PROBLEM TO SOLVE → The required answer is every line of the data containing the word "court".

SOURCE RECORDS →
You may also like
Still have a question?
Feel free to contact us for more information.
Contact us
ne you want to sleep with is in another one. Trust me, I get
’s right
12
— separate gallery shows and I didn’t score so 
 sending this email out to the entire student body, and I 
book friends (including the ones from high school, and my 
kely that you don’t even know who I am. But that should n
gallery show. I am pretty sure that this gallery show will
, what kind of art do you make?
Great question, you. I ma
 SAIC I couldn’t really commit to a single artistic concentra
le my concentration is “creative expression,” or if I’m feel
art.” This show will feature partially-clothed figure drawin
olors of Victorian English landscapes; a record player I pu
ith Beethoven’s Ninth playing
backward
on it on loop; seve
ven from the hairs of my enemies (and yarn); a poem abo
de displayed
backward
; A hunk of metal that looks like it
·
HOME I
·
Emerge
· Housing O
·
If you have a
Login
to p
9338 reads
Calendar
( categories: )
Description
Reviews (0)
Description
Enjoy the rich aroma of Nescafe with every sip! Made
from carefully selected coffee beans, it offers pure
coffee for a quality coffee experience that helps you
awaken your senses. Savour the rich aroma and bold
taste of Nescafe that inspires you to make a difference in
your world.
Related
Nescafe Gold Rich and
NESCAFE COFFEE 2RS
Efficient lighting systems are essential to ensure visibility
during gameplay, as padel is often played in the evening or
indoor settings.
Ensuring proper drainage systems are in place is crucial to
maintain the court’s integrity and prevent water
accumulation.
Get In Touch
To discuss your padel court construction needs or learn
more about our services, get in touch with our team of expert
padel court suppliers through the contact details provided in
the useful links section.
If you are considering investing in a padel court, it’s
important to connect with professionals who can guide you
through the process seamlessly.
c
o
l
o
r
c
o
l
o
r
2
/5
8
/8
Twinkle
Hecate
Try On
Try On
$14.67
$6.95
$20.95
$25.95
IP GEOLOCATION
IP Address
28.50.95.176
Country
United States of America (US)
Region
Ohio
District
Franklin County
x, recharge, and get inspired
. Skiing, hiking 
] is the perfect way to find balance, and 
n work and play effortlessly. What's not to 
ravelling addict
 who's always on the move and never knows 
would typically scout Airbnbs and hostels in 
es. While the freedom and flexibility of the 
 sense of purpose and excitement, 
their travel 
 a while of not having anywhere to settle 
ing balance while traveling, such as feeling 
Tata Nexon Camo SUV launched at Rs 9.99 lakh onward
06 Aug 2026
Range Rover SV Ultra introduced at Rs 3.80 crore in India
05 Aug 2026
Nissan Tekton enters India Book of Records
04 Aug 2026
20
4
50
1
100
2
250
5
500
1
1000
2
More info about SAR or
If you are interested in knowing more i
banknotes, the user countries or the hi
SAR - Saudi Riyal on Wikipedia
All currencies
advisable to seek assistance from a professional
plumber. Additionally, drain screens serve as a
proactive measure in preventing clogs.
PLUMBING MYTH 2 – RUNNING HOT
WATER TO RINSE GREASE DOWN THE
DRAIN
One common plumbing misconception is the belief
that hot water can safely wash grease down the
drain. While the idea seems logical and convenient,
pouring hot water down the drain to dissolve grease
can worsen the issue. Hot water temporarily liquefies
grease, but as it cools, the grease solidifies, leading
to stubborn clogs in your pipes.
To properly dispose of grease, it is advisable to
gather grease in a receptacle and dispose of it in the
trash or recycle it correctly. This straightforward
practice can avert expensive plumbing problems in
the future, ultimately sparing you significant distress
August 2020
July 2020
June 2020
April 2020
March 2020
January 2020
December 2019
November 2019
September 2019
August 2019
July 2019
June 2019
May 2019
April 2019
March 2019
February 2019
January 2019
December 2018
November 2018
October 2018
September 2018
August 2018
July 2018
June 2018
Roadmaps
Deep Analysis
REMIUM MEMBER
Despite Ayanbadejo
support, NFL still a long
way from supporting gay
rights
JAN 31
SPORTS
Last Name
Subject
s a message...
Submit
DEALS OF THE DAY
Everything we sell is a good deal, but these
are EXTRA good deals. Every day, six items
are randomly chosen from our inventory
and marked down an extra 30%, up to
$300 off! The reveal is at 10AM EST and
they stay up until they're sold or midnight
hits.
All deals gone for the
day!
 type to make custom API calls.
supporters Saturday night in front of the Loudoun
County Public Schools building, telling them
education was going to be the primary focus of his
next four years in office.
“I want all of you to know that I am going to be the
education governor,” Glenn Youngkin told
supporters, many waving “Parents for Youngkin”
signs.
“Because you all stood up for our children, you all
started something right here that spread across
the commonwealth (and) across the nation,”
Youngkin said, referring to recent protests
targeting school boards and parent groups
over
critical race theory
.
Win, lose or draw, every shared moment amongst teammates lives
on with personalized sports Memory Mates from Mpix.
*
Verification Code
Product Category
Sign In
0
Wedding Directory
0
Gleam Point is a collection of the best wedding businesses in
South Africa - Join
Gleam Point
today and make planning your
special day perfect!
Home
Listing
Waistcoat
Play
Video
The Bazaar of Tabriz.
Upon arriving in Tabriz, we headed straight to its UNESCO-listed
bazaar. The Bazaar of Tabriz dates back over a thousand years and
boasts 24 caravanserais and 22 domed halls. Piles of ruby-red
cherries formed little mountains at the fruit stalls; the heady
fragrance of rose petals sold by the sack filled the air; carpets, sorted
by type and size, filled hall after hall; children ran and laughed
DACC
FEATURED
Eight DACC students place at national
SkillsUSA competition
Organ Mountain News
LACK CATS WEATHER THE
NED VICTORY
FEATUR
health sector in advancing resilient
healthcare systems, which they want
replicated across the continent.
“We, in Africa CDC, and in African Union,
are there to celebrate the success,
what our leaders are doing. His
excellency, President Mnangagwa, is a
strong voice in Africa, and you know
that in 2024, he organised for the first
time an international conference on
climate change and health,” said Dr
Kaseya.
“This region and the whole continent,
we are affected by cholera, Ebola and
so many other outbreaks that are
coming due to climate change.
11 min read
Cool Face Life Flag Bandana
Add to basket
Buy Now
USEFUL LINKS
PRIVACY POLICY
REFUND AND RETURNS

EXERCISE RESPONSE →
maintain the court’s integrity and prevent water
To discuss your padel court construction needs or learn
padel court suppliers through the contact details provided in
If you are considering investing in a padel court, it’s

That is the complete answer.